Судя по всему, процесс привлечения белковых комплексов к регуляторным элементам ДНК более сложен, чем мы представляли ранее: он не реализуется за счет отдельных белок-белковых взаимодействий (например, между модификацией гистона и отдельным белковым доменом, «читающим» модификацию, или между ДНК-связывающим транскрипционным фактором и субъединицей белкового комплекса). Белковые комплексы, регулирующие транскрипцию, чаще всего состоят из набора субъединиц, многие из которых содержат различные домены (ДНК-связывающие, распознающие гистоновые модификации, взаимодействующие с транскрипционными факторами). Вполне вероятно, что в единственном акте рекрутирования транскрипционного комплекса на хроматин принимают участие несколько подобных доменов, входящих в состав различных субъединиц. Именно набор таких ДНК-белковых и белок-белковых взаимодействий, реализующихся в отдельном акте рекрутирования комплекса к регуляторному элементу, может определять тип функциональной активности комплекса на данном участке хроматина (рис. 5А).

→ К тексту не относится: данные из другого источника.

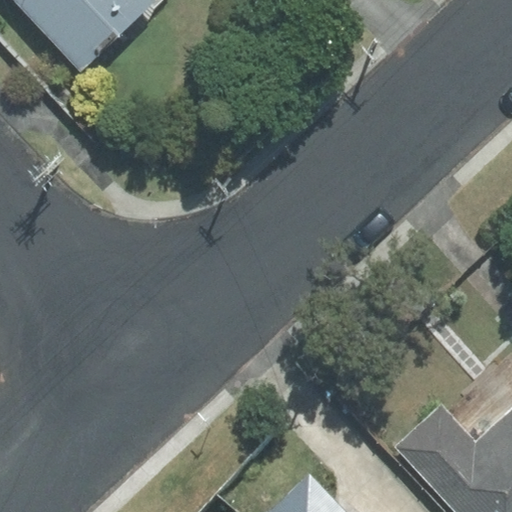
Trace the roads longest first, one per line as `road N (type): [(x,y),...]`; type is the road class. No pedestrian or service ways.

Гораздо детальнее и более однозначно определена роль ковалентных модификаций гистонов в распространении компактизированного хроматина, репрессирующего транскрипцию. Для создания областей компактизированного хроматина и подавления нежелательной транскрипции генов клетка использует различные системы. Можно выделить две активных системы компактизации хроматина, в основе которых лежат белки Pc и HP1, несущие в своем составе хромодомены, способные связывать специфические метилированные остатки гистона Н3 [101–103]. Интересно, что в обеих системах компактизации (Pc- и HP1-зависимых) распознавание ковалентных гистоновых модификаций играет роль именно на стадии распроcтранения хроматина внутри хромосомного домена, но не на стадии первичного рекрутирования репрессирующих комплексов к ДНК (осуществляемого специфическими ДНК-связывающими белками) (рис. 5Б). Так, распространение Pc-зависимой репрессии происходит при участии комплексов PRC1 и PRC2, один из которых способен распознавать модификацию H3K27me3 хроматина, а второй, соответственно, ее вносить. Взаимосвязанная работа данных комплексов организует распространение Pc-зависимой репрессии вокруг PRE-элементов, представляющих собой инициаторы Pc-зависимой компактизации [104]. Судя по всему, модификация H3K27me3 необходима не только для распространения Pc-зависимого хроматина вдоль нити ДНК, но и для сохранения соответствующего статуса хроматина после прохождения через него вилки репликации [105]. В механизме распространения перицентромерного гетерохроматина также функционирует положительная петля обратной связи, основанная на распространении ковалентной модификации гистона. В данном случае метилтрансфераза Su(var)3-9 (Suv39H у млекопитающих) модифицирует гистон Н3 по положению 9, что приводит к рекрутированию белка гетерохроматина HP1 (который, в свою очередь, привлекает новую порцию метилтрансферазы на компактизируемый участок) [106].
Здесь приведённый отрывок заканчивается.